_Task details:_
Restate the data word for word. Leave the pictures out.

_Records for processing:_

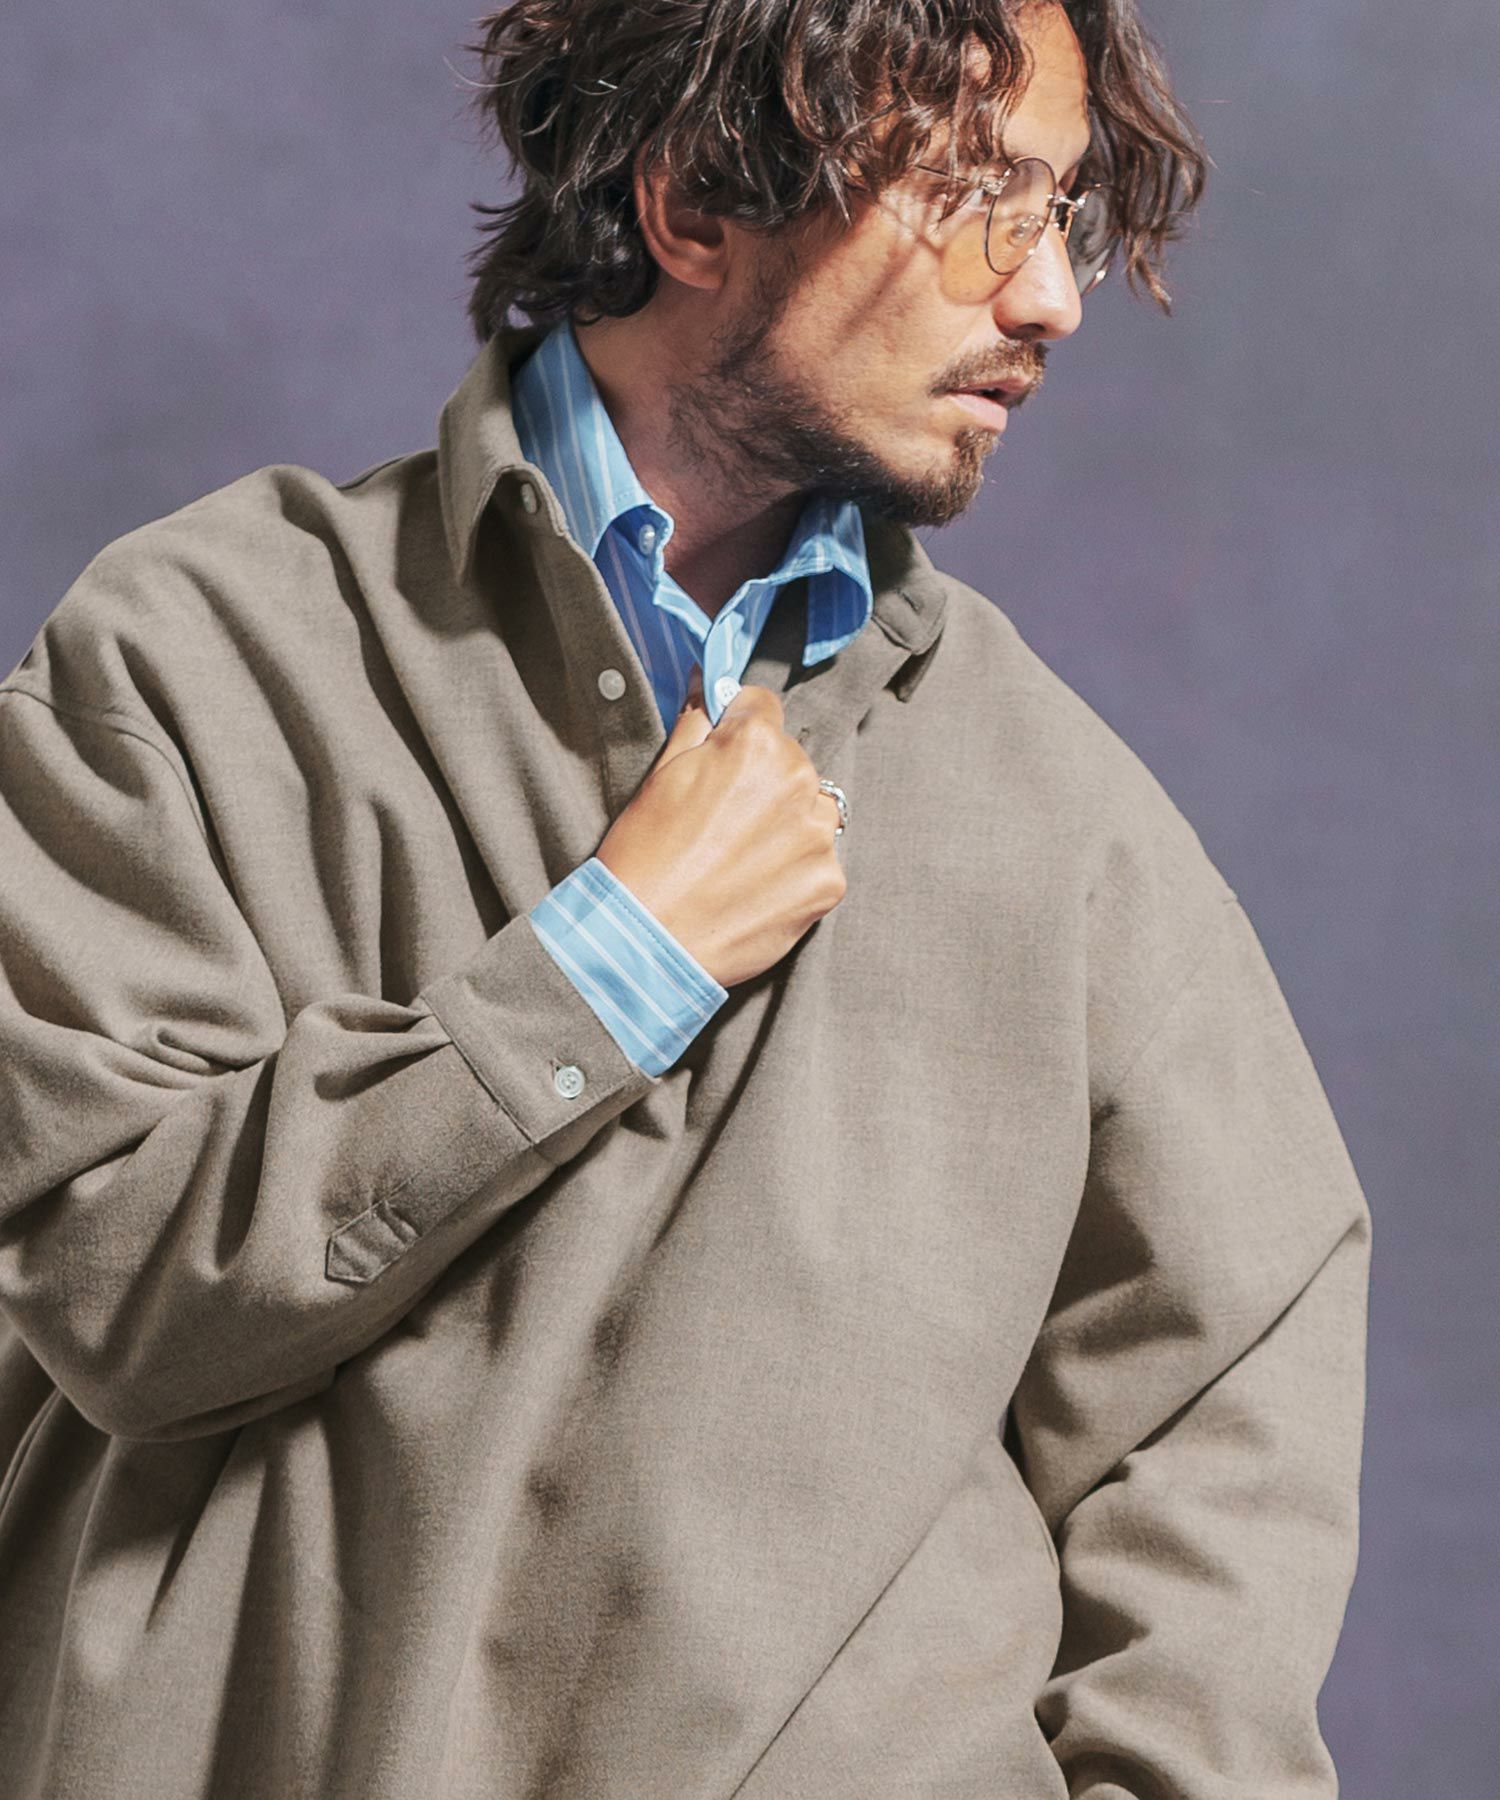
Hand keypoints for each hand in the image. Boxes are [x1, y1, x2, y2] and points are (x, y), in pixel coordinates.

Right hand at [594, 665, 847, 987]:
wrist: (646, 942)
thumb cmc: (643, 856)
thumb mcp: (659, 776)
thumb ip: (696, 724)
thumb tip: (708, 686)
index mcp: (754, 743)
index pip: (762, 707)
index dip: (737, 729)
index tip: (724, 753)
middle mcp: (798, 780)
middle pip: (791, 762)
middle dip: (763, 781)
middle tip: (721, 823)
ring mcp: (818, 834)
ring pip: (812, 811)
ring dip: (788, 825)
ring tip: (740, 859)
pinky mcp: (828, 883)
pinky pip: (819, 862)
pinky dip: (795, 872)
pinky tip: (755, 889)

_Answer for this exercise:_
Hand keypoints for each hand in the image. Boxes are [x1, y1, x2, y2] and points are (x, y), in pixel coordinates.

Right hand at [594, 665, 847, 987]:
wrist: (646, 942)
thumb cmc: (643, 856)
thumb mcp: (659, 776)
thumb ip: (696, 724)
thumb tip: (708, 686)
index mcp: (754, 743)
index pip: (762, 707)
index dip: (737, 729)
index tip: (724, 753)
middle mcp: (798, 780)
middle pip: (791, 762)
middle dip: (763, 781)
middle tip: (721, 823)
ring mcp: (818, 834)
ring pip: (812, 811)
ring dip: (788, 825)
ring tip: (740, 859)
pinky mcp: (828, 883)
pinky pip: (819, 862)
pinky dip: (795, 872)
pinky tip: (755, 889)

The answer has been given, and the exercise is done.